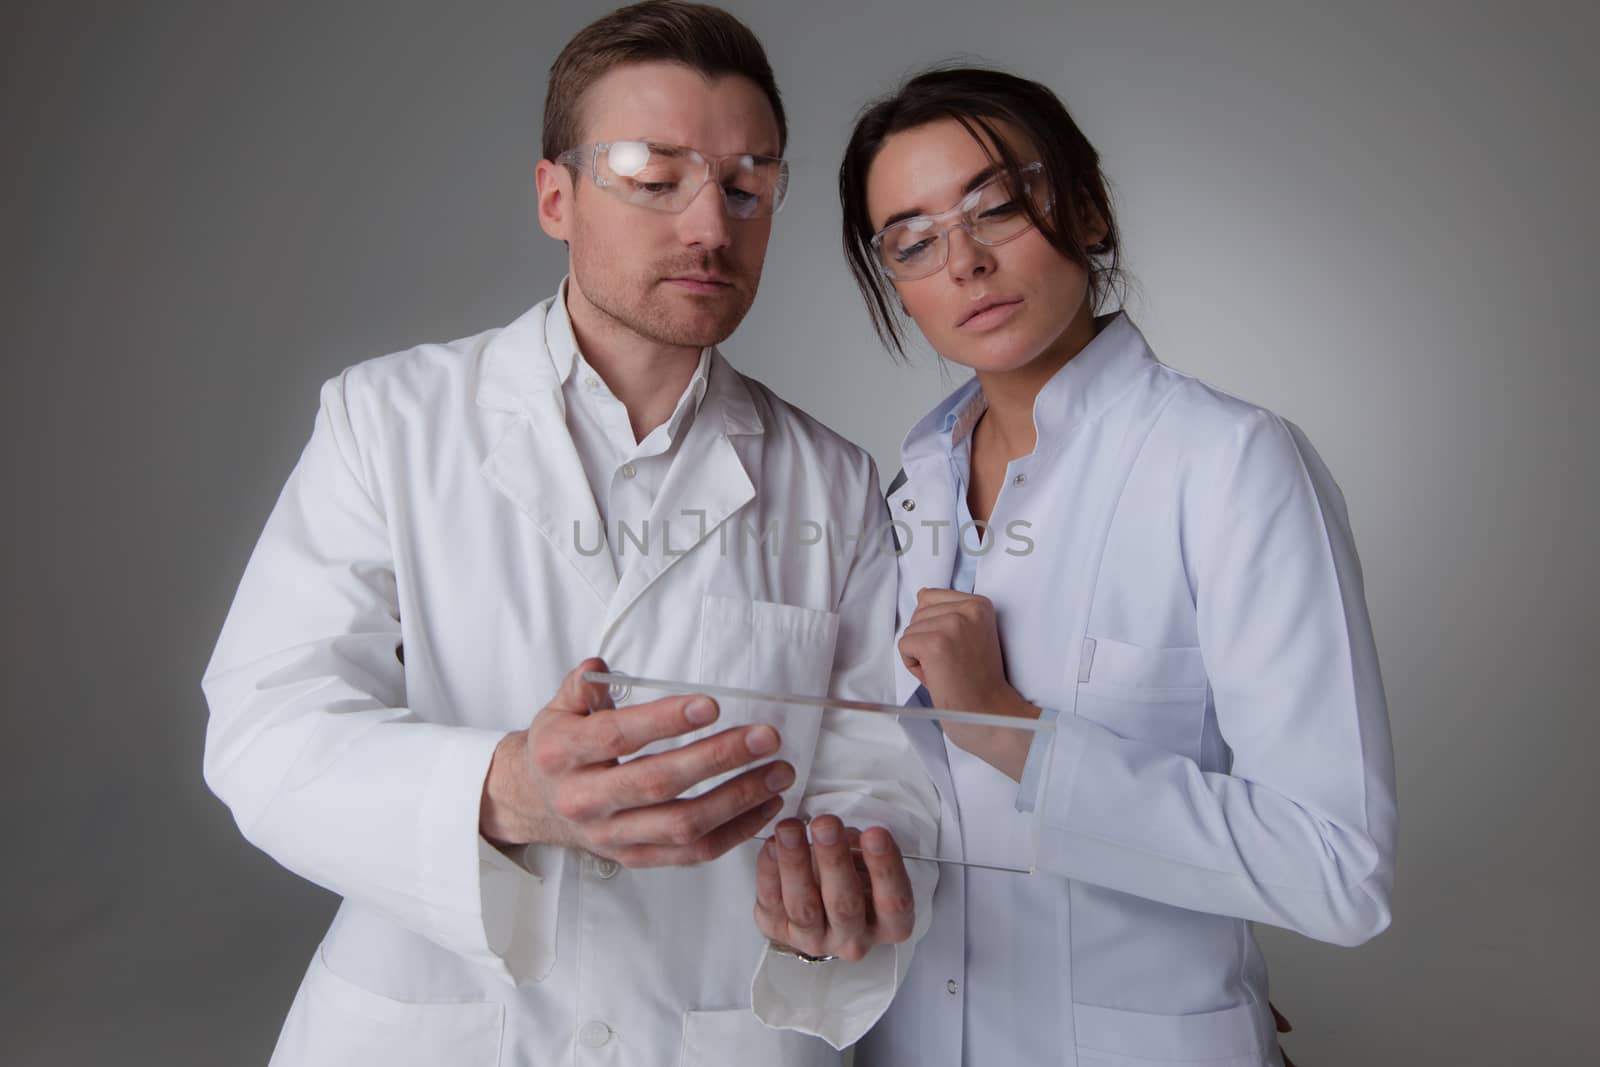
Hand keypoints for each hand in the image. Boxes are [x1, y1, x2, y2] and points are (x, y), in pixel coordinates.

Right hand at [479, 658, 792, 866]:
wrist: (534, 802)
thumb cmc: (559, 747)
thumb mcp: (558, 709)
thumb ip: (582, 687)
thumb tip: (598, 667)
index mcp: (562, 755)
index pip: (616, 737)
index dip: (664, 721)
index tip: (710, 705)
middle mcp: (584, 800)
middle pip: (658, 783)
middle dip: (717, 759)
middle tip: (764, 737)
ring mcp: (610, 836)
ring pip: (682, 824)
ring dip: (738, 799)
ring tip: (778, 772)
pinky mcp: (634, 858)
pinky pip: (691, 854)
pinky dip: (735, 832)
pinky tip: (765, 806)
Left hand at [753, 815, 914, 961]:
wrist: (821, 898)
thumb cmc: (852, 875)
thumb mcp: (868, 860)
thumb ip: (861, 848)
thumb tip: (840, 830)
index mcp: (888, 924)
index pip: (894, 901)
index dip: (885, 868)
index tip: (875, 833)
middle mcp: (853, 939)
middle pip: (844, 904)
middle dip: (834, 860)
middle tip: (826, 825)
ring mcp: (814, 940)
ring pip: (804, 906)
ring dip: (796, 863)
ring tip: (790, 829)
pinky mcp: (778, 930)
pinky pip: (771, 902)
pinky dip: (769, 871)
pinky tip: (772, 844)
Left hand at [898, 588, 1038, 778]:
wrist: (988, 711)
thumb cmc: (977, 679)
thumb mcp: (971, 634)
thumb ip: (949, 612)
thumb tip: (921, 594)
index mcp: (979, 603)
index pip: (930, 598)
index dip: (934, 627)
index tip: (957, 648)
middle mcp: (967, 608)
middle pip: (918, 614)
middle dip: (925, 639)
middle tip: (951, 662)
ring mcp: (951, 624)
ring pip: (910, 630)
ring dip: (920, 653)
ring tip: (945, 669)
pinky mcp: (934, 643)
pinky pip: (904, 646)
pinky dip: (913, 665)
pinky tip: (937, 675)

_Directions for this task_
From the records above, return each line where "hand" occurs.

_Result_
Hand keypoints for each hand in the image. Boxes are [x1, y1, x2, y2] and points are (x, y), in pixel coordinates.
Right hand at [479, 658, 792, 866]:
Left hand at [753, 815, 914, 961]:
Left hand at [898, 588, 1038, 778]:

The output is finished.